The paranormals are the Sirens, which are human-like women that are able to use what they call "Old Energy" to manipulate the natural world around them, as well as some modern technology (based on the key energy being electromagnetic energy). The Light Lords—being from the Light World—also use this energy. The Dark World use something very different that they keep well-guarded from the Light World and the Sirens. There are also three Eternal Beings: The Creator, who is the head of the Light World, The Dark One, the head of the Dark World, and Alexandros, in charge of the Sirens and humanity.

Does it contain other genre elements, if so which ones - and why?

I suppose that it does have traces of historical fiction on the basis that the background of the Sirens—especially Telese, who was responsible for the destruction of Atlantis and Pompeii—are taken from stories in ancient History. But predominately, it's a paranormal fantasy.

Tell us about your writing process - how do you get from story idea to a Wattpad published story?

With Hubris, I just started writing. Even before I knew about the conflict between Telese and Alexandros, the mythology behind creation, the importance of the book that Eric is translating, I just started to write a scene. The first part of Hubris written is the first chapter (the prologue was only very recently written) at Telese arguing with Mortimer and it spiraled from there. I made an outline halfway through, at the insistence of my best friend, and when I realized that the story now had a plot and a goal. Once the outline was finished, I had the direction to go, I played the "what if" game, where you completely change one even or more in your story. In the literary world, what you're looking at would be considered the "first draft", but by the time the chapter is up on Wattpad, it's in its third or fourth version. After that, and the precursory look-through for grammar and spelling, it's posted. I try not to edit it too much more after I'm moderately satisfied with it. Wattpad is the test drive phase—the place to see whether or not this story is good by readers' standards.

Did you encounter any challenges when writing, if so - how did you overcome them?

Time. Time to write and edit was—and still is—the biggest challenge to me. I have taken to drastic measures. I have a pen and notebook with me at all times, to jot down notes that I think of. I've downloaded the Microsoft Word app on my phone and wrote just about all of the last quarter of Hubris on my hour and a half morning and nighttime commutes. I've bribed friends with food and cigarettes to help edit a chapter or two. If I can find just half an hour in my day, I make certain that I can either get to my story or otherwise write down the changes I want to make and put them in the minute I have a chance. Recently, I printed off my story at the FedEx office story and that has helped editing immensely. It becomes both a blessing and a curse that you have roughly five or six different versions of your story when you have this many different copies of it, but it helps with the time issue. I've also begun to write the second installment, Nemesis, while I'm editing Hubris to keep both stories fresh in my mind amidst the chaos of working two jobs and commuting back and forth between Maryland and DC every day.

▶ [Saved data entries]:

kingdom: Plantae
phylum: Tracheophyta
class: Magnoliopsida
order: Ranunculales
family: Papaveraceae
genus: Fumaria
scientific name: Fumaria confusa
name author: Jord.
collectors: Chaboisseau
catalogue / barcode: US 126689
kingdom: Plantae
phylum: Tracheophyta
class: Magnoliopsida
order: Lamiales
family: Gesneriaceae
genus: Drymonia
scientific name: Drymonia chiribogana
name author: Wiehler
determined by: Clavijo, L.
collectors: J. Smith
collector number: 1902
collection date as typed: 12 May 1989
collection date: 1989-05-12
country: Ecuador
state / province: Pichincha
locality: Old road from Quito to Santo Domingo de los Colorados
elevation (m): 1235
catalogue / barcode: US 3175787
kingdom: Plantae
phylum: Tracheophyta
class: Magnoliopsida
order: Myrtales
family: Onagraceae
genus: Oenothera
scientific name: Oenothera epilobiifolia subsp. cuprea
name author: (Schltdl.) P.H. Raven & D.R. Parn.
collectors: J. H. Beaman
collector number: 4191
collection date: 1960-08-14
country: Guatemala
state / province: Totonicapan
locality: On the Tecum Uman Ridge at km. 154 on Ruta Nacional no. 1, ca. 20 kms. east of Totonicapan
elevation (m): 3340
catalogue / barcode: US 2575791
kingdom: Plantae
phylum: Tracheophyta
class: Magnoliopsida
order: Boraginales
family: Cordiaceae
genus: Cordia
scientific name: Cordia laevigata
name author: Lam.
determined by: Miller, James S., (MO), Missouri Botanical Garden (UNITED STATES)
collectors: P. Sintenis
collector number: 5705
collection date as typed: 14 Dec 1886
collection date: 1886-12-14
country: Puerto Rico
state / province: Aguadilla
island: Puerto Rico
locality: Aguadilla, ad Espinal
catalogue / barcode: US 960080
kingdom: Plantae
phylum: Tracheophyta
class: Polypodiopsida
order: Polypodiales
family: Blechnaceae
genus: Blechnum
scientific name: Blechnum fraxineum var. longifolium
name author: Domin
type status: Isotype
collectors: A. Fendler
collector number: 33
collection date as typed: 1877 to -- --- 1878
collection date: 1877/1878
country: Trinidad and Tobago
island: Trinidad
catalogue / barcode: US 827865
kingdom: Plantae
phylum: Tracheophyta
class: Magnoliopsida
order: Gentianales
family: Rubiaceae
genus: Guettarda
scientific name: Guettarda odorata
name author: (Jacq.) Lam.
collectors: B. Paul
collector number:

▶ [Directions]:
a) Write out the part of the interview that opens with the words "The paranormals are" and closes with "Sirens and humanity.".
b) Using the interview, mark each statement yes or no, and quote the words that decide it. (i) The Dark World uses the same Old Energy as the Sirens. (ii) The prologue was the first part of Hubris to be written. (iii) The outline for Hubris was made halfway through, at a best friend's insistence.
c) According to the interview, what is the title of the second installment after Hubris?
The rows above are separate material and are not part of the interview.

▶ [Task answers]:
a)
The paranormals are the Sirens, which are human-like women that are able to use what they call "Old Energy" to manipulate the natural world around them, as well as some modern technology (based on the key energy being electromagnetic energy). The Light Lords—being from the Light World—also use this energy. The Dark World use something very different that they keep well-guarded from the Light World and the Sirens. There are also three Eternal Beings: The Creator, who is the head of the Light World, The Dark One, the head of the Dark World, and Alexandros, in charge of the Sirens and humanity.

b)
(i) No: "The Dark World use something very different that they keep well-guarded from the Light World and the Sirens."
(ii) No: "The first part of Hubris written is the first chapter (the prologue was only very recently written)"
(iii) Yes: "I made an outline halfway through, at the insistence of my best friend"

c) Nemesis.